** Problem details **
Return the entries exactly as they appear.

** Provided entries **
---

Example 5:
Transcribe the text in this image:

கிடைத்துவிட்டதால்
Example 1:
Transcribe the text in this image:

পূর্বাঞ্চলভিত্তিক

** Output below **
---

Example 5:
Transcribe the text in this image:

கிடைத்துவிட்டதால்
Example 1:
Transcribe the text in this image:

পূর্বাঞ্চলভিত্তিক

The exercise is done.